Three months after the release of the New York City Subway Safety Plan, more than 1,300 homeless people have accepted help and shelter, Mayor Eric Adams announced Wednesday.

According to Adams, 1,379 people accepted placement in safe haven, stabilization and shelter beds as part of the Metro Safety Plan, a 17-page program to combat the massive increase in transit crime across the city.

The city’s multi-pronged approach includes 30 “Joint Response Teams” staffed by the Department of Health, the Department of Homeless Services, the NYPD and community groups.

Police will also have what the city called a “clear mandate” to enforce the MTA’s rules, and will receive training on them. Among the prohibitions they are expected to enforce are lying on seats, littering, taking drugs, or “using the subway system for any purpose other than transportation.”

Another key change in the city’s plan is to require, rather than request, that people get off the train and exit the station at the end of subway lines.

“Three months into our work to make subways safer and connect New Yorkers in need to services, it is clear that our efforts are working,” said Mayor Adams in a statement. “We’ve connected more than 1,300 New Yorkers with shelter and other vital services, and our teams make hundreds of engagements every day on the subway, a monumental milestone.”

The number of people who accepted assistance is a big increase from the only 22 people who accepted help during the first week of the program, according to the city.

According to the city, outreach teams engage around 744 people in need daily through the Metro Safety Plan and end-of-line outreach efforts to connect them with long-term permanent housing, mental health care and other services.

“All New Yorkers deserve a permanent home and today’s milestone is a first step toward that goal,” Deputy Mayor for Health and Human Services Anne Williams-Isom said in a statement.

As part of the Metro Safety Plan, the city is providing extension services at all 24 end-of-line stations every night and throughout the entire subway system every day. At some EOL stations, enhanced reach is provided overnight through joint response efforts that include multiple city departments and community providers.

Although the city describes the number of people helped through the Metro Safety Plan as a “milestone,” some of Adams’s approaches to ending homelessness in the city have proven controversial, particularly his efforts to eliminate camps throughout the city.

A small encampment of homeless people stood their ground against New York City police and sanitation workers before authorities moved Wednesday afternoon to remove tents, blankets and other belongings as part of a crackdown launched by Mayor Eric Adams to rid his city of people living on the streets.
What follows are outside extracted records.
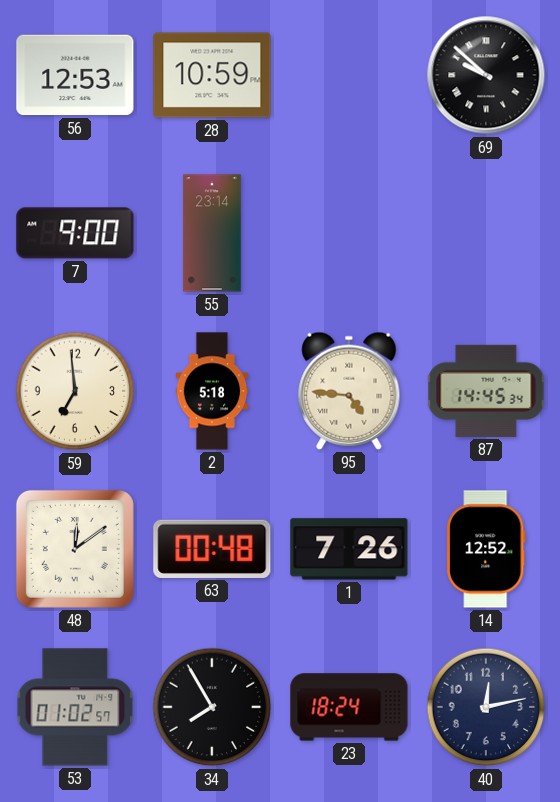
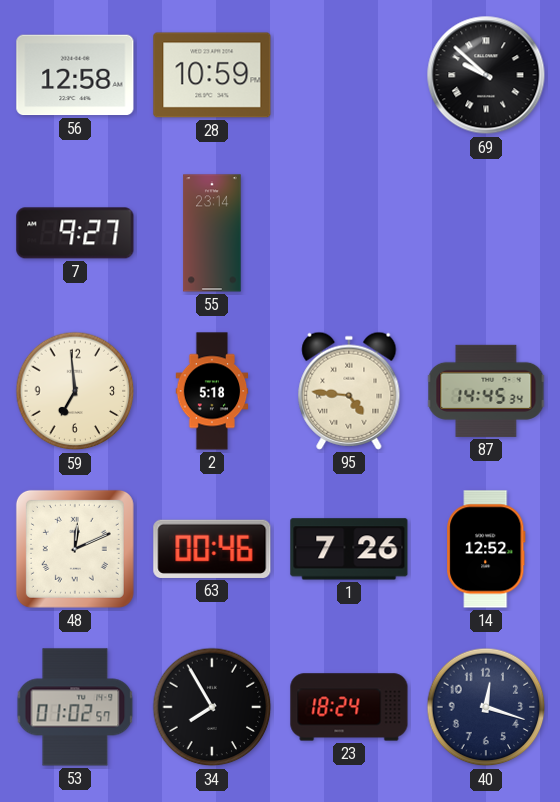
56: 12:53 -> 12:58
7: 9:00 -> 9:27
48: 12:09 -> 12:11
63: 00:48 -> 00:46
40: 12:13 -> 12:18
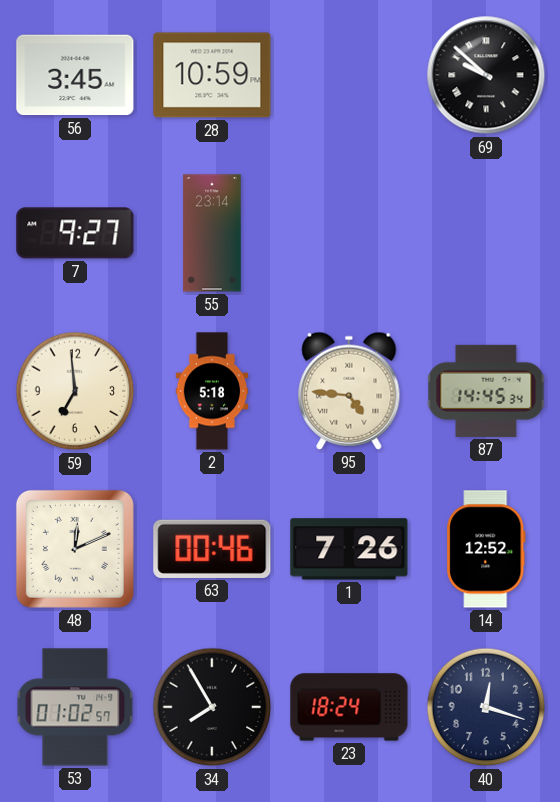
56: 12:58 -> 3:45
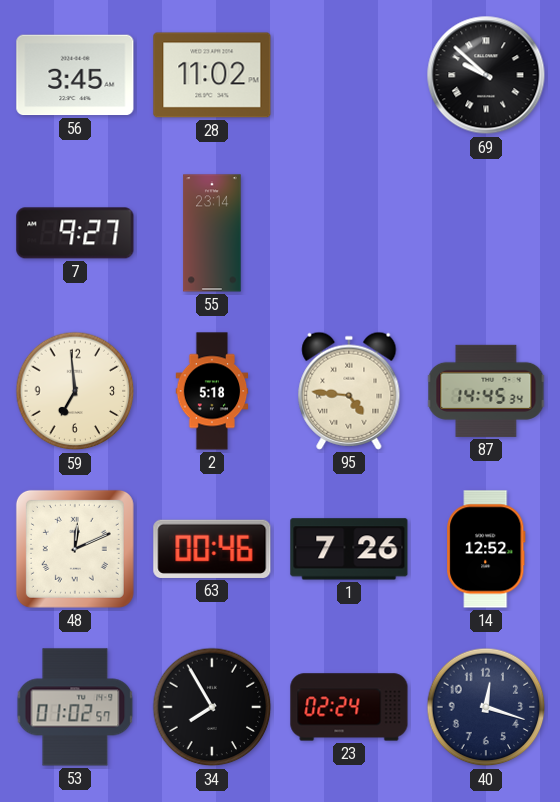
28: 10:59 -> 11:02
23: 18:24 -> 02:24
Gaby Acevedo reports from NBC New York.

The renewed push to engage with and offer services to homeless people camping on city streets comes amid an effort already underway to help them get out of its sprawling subway system, which has been plagued by crime and aggressive behavior in recent months. However, that is not just limited to the homeless.

That said, Adams argues that the current situation of homeless people on the streets is unsustainable and that, as a society, we have become accustomed to seeing these encampments and accepting it as a way of life, something he called “unacceptable” and “dysfunctional.” “.

“We’re going to have a city that’s much better than the dysfunctional city we’ve had for too long,” he said earlier in March while revealing more about encampments across the city.

Adams previously said that people living in these camps are being offered services, including information about “safe haven sites” with dozens of beds.